• **TASK DESCRIPTION**
For each record below, set it down exactly but leave out any picture.

━━━ PROVIDED MATERIAL ━━━

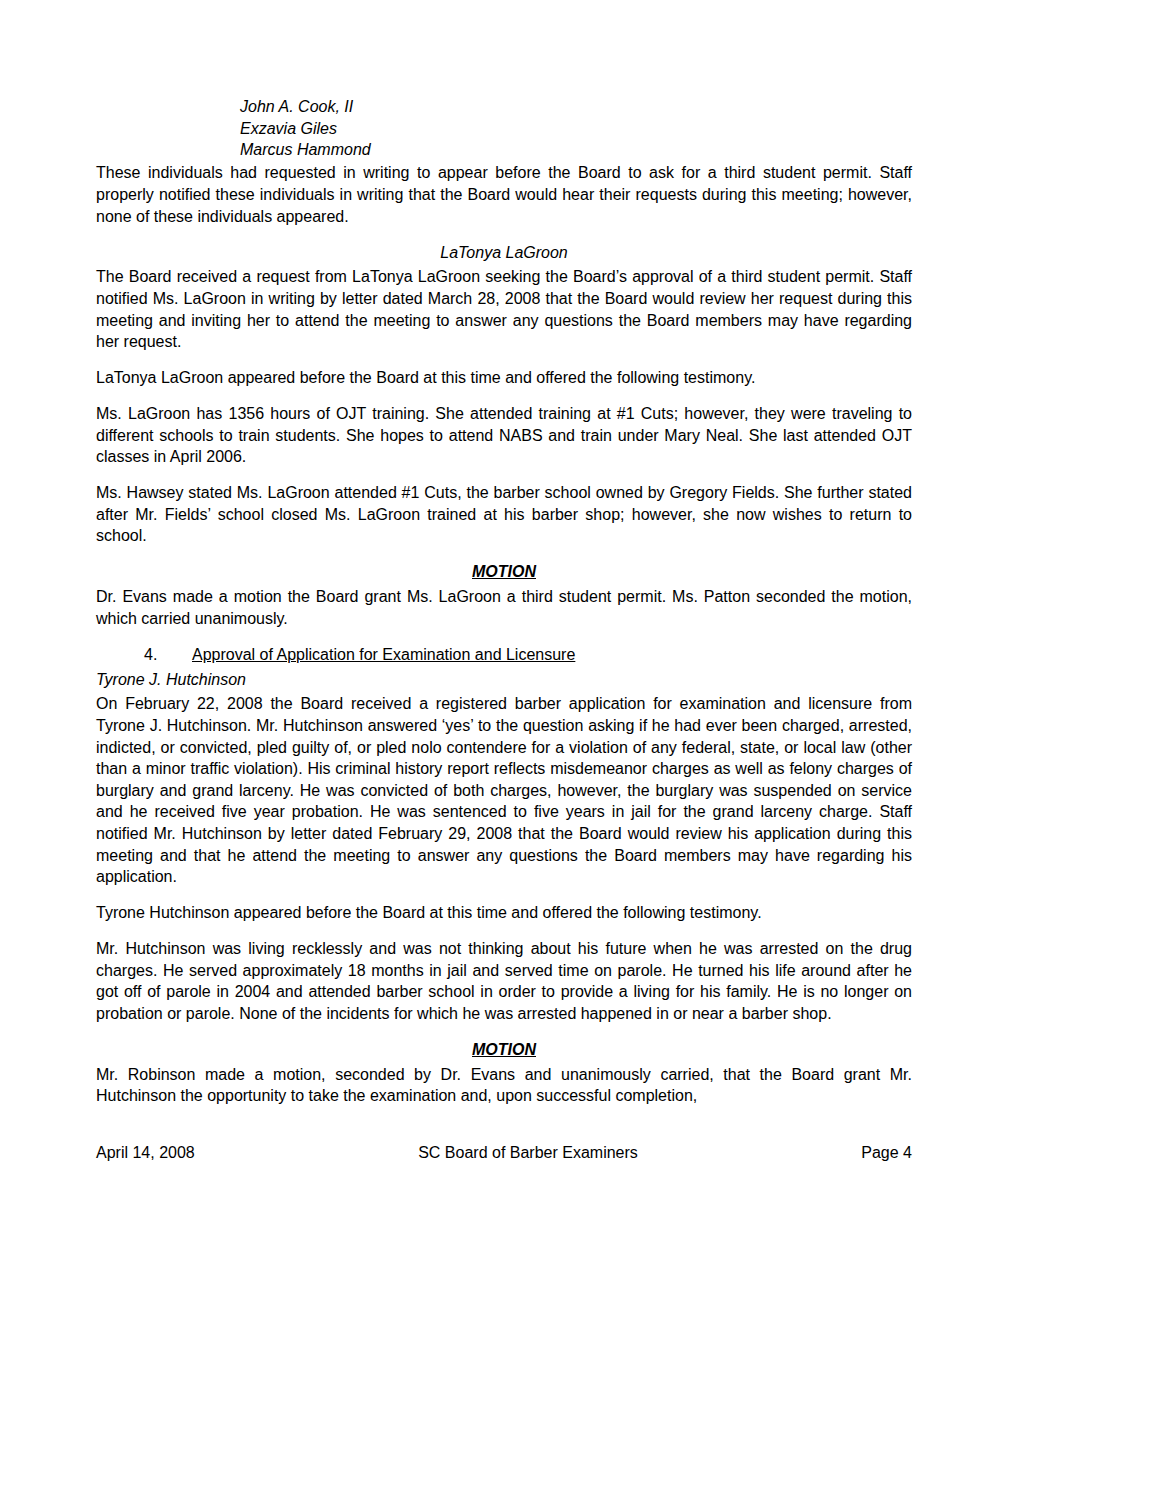John A. Cook, II
Exzavia Giles
Marcus Hammond
These individuals had requested in writing to appear before the Board to ask for a third student permit. Staff properly notified these individuals in writing that the Board would hear their requests during this meeting; however, none of these individuals appeared.
LaTonya LaGroon
The Board received a request from LaTonya LaGroon seeking the Board’s approval of a third student permit. Staff notified Ms. LaGroon in writing by letter dated March 28, 2008 that the Board would review her request during this meeting and inviting her to attend the meeting to answer any questions the Board members may have regarding her request.
LaTonya LaGroon appeared before the Board at this time and offered the following testimony.
Ms. LaGroon has 1356 hours of OJT training. She attended training at #1 Cuts; however, they were traveling to different schools to train students. She hopes to attend NABS and train under Mary Neal. She last attended OJT classes in April 2006.
Ms. Hawsey stated Ms. LaGroon attended #1 Cuts, the barber school owned by Gregory Fields. She further stated after Mr. Fields’ school closed Ms. LaGroon trained at his barber shop; however, she now wishes to return to school.
MOTION
Dr. Evans made a motion the Board grant Ms. LaGroon a third student permit. Ms. Patton seconded the motion, which carried unanimously.
4. Approval of Application for Examination and Licensure
Tyrone J. Hutchinson
On February 22, 2008 the Board received a registered barber application for examination and licensure from Tyrone J. Hutchinson. Mr. Hutchinson answered ‘yes’ to the question asking if he had ever been charged, arrested, indicted, or convicted, pled guilty of, or pled nolo contendere for a violation of any federal, state, or local law (other than a minor traffic violation). His criminal history report reflects misdemeanor charges as well as felony charges of burglary and grand larceny. He was convicted of both charges, however, the burglary was suspended on service and he received five year probation. He was sentenced to five years in jail for the grand larceny charge. Staff notified Mr. Hutchinson by letter dated February 29, 2008 that the Board would review his application during this meeting and that he attend the meeting to answer any questions the Board members may have regarding his application.
Tyrone Hutchinson appeared before the Board at this time and offered the following testimony.
Mr. Hutchinson was living recklessly and was not thinking about his future when he was arrested on the drug charges. He served approximately 18 months in jail and served time on parole. He turned his life around after he got off of parole in 2004 and attended barber school in order to provide a living for his family. He is no longer on probation or parole. None of the incidents for which he was arrested happened in or near a barber shop.
MOTION
Mr. Robinson made a motion, seconded by Dr. Evans and unanimously carried, that the Board grant Mr. Hutchinson the opportunity to take the examination and, upon successful completion,
April 14, 2008
SC Board of Barber Examiners
Page 4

━━━

• **ANSWER SPACE**
John A. Cook, II
Exzavia Giles
Marcus Hammond
These individuals had requested in writing to appear before the Board to ask for a third student permit. Staff properly notified these individuals in writing that the Board would hear their requests during this meeting; however, none of these individuals appeared.
LaTonya LaGroon
The Board received a request from LaTonya LaGroon seeking the Board’s approval of a third student permit. Staff notified Ms. LaGroon in writing by letter dated March 28, 2008 that the Board would review her request during this meeting and inviting her to attend the meeting to answer any questions the Board members may have regarding her request.
LaTonya LaGroon appeared before the Board at this time and offered the following testimony.
Ms. LaGroon has 1356 hours of OJT training. She attended training at #1 Cuts; however, they were traveling to different schools to train students. She hopes to attend NABS and train under Mary Neal. She last attended OJT classes in April 2006.
Ms. Hawsey stated Ms. LaGroon attended #1 Cuts, the barber school owned by Gregory Fields. She further stated after Mr. Fields’ school closed Ms. LaGroon trained at his barber shop; however, she now wishes to return to school.
MOTION
Dr. Evans made a motion the Board grant Ms. LaGroon a third student permit. Ms. Patton seconded the motion, which carried unanimously.
4. Approval of Application for Examination and Licensure
Tyrone J. Hutchinson
On February 22, 2008 the Board received a registered barber application for examination and licensure from Tyrone J. Hutchinson. Mr. Hutchinson answered ‘yes’ to the question asking if he had ever been charged, arrested, indicted, or convicted, pled guilty of, or pled nolo contendere for a violation of any federal, state, or local law (other than a minor traffic violation). His criminal history report reflects misdemeanor charges as well as felony charges of burglary and grand larceny. He was convicted of both charges, however, the burglary was suspended on service and he received five year probation. He was sentenced to five years in jail for the grand larceny charge. Staff notified Mr. Hutchinson by letter dated February 29, 2008 that the Board would review his application during this meeting and that he attend the meeting to answer any questions the Board members may have regarding his application.
Tyrone Hutchinson appeared before the Board at this time and offered the following testimony.
Mr. Hutchinson was living recklessly and was not thinking about his future when he was arrested on the drug charges. He served approximately 18 months in jail and served time on parole. He turned his life around after he got off of parole in 2004 and attended barber school in order to provide a living for his family. He is no longer on probation or parole. None of the incidents for which he was arrested happened in or near a barber shop.
MOTION
Mr. Robinson made a motion, seconded by Dr. Evans and unanimously carried, that the Board grant Mr. Hutchinson the opportunity to take the examination and, upon successful completion,
April 14, 2008
SC Board of Barber Examiners
Page 4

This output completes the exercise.